We ‘saved’ him from that auction, and he saved me back. Every day I’d go out and hobble up to the pasture with my cane, catch him, give the cane to my father and lean/hang on Tango for support. He’d get cleaned up, and then we’d walk patterns in the arena. If I got tired, I’d sit on the mounting block and he’d put his head in my lap and rest with me.
After two weeks, I was in much better spirits, and getting around much better, so I returned ‘home’ and to work. On the weekends I’d return to the barn and continue my work there.
Fast forward to the present: I have about 90% of my right side back, 40 on my bad days, and am well adapted to it. I’m the proud mama of a BLM Mustang, an 03 model OTTB and a coming 2yo Kiger TB X. I’m riding, I’m showing (and doing well! Take that doctors!)
Two days ago, it comes back. I can still manage my chores, but don’t feel safe getting in the saddle. The follow ups have lead to speculation it may have something to do with hormone fluctuations during my ‘happy time of the month’. I’ve had multiple miscarriages, ovarian cysts we have to stay ontop of as ovarian and cervical cancers also run in my family…but now I’m in a catch 22. They’re afraid to do the hysterectomy because of my having been diagnosed as having a stroke. The connection between my woman parts and the very symptomatic days is absolute, but neither side (neuro/gyno) can decide what to do at this point.

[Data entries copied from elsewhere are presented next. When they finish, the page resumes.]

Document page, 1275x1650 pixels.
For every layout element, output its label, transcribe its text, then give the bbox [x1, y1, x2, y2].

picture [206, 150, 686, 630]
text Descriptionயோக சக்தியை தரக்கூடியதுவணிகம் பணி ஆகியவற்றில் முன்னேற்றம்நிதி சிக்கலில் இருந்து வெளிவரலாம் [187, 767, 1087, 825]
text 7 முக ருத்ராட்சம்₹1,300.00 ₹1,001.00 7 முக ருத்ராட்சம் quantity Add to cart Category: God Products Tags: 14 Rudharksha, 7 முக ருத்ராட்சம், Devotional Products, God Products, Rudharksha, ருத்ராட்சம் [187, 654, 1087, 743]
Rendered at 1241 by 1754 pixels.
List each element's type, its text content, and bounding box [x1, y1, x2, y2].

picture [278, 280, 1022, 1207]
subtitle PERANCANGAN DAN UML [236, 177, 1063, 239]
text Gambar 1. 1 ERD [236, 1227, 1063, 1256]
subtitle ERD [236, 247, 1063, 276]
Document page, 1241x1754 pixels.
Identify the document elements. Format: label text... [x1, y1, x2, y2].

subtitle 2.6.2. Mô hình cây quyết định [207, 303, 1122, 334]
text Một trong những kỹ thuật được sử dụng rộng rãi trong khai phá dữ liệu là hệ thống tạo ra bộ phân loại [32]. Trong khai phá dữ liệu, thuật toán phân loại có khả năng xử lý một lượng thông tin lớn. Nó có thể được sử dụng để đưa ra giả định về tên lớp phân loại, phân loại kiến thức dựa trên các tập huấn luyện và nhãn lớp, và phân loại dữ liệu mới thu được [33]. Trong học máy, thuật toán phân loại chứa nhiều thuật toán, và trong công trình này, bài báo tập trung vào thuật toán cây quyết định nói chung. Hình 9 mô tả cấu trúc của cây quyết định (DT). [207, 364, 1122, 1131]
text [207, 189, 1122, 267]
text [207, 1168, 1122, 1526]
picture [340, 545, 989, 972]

It’s frustrating, I’d been doing so well, living life full speed ahead and enjoying every up and down it threw at me because of the sense of “It can be taken away at any time” I developed after the stroke. But now I’m afraid again, I was warned I’d have good times and bad times and they couldn’t be predicted, but this is a bit much.
Need a little moral support. I haven’t faced the thought of giving up the horses for this reason, ever, not even in the beginning, but the thought is brewing deep in this dysfunctional brain of mine. On it’s own the fumbling of buckets and light objects is just annoying, and enough to keep me out of the saddle until it resolves, my mare is very kind but very green, if I can’t feel how much pressure I’m applying, that’s not very fair to her, or safe for me. Add in the chronic joint pain (blissfully mostly felt on the left, there have been ‘bonuses’ to having decreased feeling on my right side, as it’s where most of my injuries occur) I’m starting to wonder if I should let go of the dream.